The agreement will expand to other parts of the transport industry and is similar to arrangements Airbnb has in the United States and India with civil society organisations, including the National Association for the Advancement of Colored People and Self-Employed Women’s Association.


TWU national secretary Tony Sheldon said Airbnb’s decision to sign the new agreement was in stark contrast to “many gig economy platforms which are built on unravelling fair rates of pay and hard won conditions”.
“With Airbnb we are encouraging a race to the top,” Mr Sheldon said.
“Under this agreement a package or food delivery company that demonstrates it pays safe rates of pay and observes decent employment conditions will be actively promoted by Airbnb.
“This is a significant market opportunity for anyone prepared to adopt ethical labour practices. More Australian and international companies should follow Airbnb’s ethical and sustainable example.”

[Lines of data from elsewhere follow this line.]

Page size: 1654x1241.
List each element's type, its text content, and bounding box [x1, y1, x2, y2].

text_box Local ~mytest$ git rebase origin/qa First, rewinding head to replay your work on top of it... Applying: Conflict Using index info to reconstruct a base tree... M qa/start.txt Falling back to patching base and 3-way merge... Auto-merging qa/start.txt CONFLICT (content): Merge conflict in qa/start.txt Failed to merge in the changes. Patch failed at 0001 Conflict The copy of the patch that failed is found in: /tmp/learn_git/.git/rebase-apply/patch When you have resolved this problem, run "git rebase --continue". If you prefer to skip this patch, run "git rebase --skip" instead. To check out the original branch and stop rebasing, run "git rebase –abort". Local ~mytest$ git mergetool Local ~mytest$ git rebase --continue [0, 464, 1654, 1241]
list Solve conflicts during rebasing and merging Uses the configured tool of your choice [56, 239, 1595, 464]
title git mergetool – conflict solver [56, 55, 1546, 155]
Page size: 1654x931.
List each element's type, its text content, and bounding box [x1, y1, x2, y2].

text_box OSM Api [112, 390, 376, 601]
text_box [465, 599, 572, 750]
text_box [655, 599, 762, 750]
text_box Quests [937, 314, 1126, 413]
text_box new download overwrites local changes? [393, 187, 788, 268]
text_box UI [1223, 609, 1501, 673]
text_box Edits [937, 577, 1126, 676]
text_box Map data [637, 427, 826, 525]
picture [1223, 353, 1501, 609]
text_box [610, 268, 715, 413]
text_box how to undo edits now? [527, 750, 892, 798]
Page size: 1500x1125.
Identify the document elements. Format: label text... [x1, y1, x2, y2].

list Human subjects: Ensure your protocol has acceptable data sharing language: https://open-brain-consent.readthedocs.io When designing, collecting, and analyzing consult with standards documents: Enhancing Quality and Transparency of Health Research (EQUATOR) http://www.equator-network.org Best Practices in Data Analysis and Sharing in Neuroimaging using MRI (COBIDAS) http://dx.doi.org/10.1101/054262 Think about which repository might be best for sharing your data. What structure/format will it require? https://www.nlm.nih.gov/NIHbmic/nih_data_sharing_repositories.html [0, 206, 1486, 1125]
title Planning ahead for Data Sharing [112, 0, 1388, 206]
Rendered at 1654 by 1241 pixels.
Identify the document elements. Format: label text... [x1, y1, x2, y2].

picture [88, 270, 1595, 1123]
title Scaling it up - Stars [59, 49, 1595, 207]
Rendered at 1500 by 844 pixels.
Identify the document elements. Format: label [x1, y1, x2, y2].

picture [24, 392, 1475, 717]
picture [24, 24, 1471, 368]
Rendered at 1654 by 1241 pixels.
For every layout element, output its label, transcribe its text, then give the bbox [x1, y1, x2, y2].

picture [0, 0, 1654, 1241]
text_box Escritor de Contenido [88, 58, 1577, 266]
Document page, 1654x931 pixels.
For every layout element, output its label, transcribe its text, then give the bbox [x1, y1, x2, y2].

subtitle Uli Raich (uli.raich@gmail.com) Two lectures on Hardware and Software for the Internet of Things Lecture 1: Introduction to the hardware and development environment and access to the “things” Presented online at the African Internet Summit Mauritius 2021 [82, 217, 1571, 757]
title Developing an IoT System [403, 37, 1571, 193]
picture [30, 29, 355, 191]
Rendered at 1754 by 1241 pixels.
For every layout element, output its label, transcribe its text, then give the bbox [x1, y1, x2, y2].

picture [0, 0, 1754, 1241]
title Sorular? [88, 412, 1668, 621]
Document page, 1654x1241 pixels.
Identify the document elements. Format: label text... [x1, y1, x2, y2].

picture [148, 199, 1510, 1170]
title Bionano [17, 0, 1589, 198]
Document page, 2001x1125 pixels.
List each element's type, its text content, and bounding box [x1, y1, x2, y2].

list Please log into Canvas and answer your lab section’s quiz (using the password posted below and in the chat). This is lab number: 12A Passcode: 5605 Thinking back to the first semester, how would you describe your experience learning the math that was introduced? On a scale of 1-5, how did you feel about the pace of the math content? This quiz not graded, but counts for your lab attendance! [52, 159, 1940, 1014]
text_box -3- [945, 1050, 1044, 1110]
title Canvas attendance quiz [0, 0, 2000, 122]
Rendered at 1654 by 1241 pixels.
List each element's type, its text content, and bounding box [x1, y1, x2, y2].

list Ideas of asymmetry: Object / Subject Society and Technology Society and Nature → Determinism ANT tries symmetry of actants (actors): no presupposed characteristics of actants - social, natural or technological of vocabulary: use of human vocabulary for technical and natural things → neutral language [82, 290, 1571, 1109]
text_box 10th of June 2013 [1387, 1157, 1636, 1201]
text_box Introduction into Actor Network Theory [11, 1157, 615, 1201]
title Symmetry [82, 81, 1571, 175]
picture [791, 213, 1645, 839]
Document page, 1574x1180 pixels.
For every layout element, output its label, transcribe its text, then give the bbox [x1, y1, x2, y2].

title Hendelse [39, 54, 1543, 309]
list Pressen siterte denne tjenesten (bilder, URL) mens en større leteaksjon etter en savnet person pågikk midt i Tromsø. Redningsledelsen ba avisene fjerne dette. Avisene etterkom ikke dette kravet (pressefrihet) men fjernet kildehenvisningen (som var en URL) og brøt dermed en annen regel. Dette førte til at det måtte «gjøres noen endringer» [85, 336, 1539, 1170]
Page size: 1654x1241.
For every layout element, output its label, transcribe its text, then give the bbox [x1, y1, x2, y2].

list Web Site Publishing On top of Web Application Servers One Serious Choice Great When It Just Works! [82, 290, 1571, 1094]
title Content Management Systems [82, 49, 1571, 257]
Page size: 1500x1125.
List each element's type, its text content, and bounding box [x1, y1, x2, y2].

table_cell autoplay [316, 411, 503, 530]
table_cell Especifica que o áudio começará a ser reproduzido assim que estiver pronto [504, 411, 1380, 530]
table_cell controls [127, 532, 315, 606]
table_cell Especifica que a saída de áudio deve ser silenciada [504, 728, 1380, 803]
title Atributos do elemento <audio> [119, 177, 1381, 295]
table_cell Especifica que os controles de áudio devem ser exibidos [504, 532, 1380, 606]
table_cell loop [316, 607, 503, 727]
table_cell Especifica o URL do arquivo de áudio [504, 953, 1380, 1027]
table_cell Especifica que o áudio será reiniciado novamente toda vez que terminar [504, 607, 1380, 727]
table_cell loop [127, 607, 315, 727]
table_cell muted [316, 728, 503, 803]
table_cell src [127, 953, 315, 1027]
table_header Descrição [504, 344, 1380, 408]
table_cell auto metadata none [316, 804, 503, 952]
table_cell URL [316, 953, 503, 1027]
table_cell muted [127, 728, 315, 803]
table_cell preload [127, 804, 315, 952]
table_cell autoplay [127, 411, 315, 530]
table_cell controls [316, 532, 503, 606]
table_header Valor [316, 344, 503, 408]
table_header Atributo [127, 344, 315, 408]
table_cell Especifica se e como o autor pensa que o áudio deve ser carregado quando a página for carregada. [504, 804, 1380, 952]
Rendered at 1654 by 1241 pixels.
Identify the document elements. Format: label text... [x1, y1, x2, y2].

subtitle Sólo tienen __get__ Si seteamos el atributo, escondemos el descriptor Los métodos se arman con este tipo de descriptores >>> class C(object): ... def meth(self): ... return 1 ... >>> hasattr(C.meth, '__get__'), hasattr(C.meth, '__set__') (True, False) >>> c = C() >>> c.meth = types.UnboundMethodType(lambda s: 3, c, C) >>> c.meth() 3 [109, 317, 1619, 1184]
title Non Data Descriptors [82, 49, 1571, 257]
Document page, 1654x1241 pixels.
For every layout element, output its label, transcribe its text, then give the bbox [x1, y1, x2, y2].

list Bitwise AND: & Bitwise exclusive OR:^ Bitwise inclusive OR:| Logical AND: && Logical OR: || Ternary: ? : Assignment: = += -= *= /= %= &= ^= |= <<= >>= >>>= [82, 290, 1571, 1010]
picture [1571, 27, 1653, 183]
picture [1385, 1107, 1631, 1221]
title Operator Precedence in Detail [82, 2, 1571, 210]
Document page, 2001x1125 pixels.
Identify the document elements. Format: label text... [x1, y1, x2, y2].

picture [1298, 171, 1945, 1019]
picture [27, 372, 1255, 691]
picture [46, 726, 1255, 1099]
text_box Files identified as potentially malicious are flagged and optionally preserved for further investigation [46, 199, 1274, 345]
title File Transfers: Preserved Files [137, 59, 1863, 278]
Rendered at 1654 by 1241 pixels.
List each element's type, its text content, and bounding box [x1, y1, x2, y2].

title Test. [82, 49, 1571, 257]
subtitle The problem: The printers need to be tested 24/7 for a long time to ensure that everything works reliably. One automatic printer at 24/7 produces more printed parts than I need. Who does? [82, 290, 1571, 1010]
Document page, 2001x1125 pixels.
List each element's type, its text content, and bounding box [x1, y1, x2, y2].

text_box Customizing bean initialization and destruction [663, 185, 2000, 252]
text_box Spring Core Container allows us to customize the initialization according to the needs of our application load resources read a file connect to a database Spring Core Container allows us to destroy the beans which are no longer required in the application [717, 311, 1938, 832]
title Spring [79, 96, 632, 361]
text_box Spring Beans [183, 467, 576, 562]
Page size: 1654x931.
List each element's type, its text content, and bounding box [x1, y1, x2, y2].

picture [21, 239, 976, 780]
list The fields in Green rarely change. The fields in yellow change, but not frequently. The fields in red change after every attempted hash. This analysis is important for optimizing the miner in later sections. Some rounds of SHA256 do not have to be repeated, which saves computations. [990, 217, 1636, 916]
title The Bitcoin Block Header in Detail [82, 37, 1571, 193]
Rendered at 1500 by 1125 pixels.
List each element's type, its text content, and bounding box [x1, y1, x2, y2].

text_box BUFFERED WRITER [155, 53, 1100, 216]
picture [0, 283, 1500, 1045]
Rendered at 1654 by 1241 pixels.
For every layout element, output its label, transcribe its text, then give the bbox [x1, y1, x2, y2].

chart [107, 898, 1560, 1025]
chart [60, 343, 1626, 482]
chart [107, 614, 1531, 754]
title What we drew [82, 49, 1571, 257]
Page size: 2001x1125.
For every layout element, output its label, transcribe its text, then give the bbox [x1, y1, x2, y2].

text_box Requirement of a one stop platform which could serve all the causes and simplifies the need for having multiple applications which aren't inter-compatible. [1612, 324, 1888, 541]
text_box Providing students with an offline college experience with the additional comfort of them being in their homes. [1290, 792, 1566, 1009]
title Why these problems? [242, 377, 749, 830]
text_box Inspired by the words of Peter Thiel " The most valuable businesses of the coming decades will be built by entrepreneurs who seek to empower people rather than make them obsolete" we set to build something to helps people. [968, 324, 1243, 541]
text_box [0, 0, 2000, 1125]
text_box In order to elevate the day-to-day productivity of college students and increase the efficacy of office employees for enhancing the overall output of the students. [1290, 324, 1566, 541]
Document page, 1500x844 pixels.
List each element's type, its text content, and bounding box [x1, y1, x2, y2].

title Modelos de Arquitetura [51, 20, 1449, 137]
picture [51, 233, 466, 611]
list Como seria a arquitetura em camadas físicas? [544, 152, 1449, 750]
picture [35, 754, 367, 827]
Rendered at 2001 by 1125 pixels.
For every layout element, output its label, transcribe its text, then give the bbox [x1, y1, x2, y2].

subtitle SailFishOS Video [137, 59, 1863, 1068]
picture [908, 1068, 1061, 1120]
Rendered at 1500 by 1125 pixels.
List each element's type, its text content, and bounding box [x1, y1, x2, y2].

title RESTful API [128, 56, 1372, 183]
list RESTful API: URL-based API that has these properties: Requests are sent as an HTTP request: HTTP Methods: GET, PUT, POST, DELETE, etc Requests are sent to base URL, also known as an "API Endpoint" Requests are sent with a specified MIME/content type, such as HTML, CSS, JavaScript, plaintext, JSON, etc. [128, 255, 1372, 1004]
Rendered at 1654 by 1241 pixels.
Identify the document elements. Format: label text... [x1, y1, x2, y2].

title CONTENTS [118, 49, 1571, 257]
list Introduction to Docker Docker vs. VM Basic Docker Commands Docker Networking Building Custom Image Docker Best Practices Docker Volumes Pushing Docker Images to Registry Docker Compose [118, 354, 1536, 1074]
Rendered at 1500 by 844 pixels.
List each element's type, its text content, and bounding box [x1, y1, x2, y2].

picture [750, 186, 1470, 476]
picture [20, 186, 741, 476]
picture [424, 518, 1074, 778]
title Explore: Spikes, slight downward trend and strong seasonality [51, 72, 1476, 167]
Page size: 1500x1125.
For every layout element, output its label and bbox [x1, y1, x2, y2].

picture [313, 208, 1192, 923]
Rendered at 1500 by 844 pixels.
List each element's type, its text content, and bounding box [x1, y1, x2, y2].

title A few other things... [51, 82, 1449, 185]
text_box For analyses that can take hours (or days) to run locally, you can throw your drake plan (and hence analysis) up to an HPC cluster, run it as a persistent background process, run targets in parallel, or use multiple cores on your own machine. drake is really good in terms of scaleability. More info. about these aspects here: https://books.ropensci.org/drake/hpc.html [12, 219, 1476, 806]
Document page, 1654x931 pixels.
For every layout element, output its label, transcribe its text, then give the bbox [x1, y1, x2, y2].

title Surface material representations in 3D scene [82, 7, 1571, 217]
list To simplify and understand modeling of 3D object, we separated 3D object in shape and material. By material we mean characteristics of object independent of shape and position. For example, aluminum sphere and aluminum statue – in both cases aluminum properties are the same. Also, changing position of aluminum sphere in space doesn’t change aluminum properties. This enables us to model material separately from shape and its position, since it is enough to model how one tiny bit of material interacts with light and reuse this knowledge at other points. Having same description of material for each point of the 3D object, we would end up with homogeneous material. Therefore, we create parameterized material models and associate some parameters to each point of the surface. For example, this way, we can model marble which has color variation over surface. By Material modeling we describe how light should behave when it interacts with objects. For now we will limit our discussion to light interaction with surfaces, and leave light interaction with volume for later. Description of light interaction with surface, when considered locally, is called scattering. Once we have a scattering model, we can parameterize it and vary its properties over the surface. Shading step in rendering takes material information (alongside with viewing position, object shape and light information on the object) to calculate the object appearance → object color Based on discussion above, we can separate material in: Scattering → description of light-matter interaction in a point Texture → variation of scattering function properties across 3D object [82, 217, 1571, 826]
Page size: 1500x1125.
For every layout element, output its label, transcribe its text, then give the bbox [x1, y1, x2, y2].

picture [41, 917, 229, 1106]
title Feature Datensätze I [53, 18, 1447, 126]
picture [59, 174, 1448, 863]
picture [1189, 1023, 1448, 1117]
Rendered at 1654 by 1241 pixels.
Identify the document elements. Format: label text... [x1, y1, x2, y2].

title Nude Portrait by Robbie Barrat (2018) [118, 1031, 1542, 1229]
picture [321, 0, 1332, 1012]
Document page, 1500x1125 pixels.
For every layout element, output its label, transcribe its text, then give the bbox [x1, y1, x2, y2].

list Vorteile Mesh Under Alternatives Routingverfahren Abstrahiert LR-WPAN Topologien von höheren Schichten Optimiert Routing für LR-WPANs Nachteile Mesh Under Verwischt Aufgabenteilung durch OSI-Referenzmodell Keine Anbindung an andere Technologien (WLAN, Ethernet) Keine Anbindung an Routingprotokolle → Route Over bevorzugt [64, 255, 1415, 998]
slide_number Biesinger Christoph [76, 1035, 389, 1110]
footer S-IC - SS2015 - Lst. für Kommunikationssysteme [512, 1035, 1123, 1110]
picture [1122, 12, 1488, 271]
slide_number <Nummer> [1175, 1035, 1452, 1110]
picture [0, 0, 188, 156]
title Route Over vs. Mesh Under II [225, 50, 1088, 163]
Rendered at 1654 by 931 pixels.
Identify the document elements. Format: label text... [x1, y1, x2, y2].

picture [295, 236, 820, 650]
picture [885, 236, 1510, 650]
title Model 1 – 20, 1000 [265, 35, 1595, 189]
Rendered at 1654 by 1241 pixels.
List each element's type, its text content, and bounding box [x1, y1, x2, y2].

The agreement will also encourage TWU members to participate in and benefit from the sharing economy.
Mr Sheldon said TWU members would receive $150 from Airbnb if they become an active host. For every new host, Airbnb will make a matching $50 payment to the transport safety, training and education advocacy organisation, TEACHO Ltd.
Mr Sheldon said many food delivery riders were working up to 40 hours per week and some did more than 80 hours “for poverty wages”. He said riders were not receiving minimum wage payments and being left outside the system. He said parcel delivery drivers worked in the trucking industry which had a relatively high rate of injury and death.
The need to establish new rights for contract workers in the new on-demand economy will be a focus of debate at upcoming NSW and national Labor Party conferences.

Former federal Labor senator and NSW premier Bob Carr, also a member of the Airbnb Tourism Advisory Board, said decent wages and working conditions were the foundation of a prosperous, egalitarian society.
“This new agreement between the TWU and Airbnb is proof that a new, fairer course can be charted between the labour movement and the sharing economy,” he said.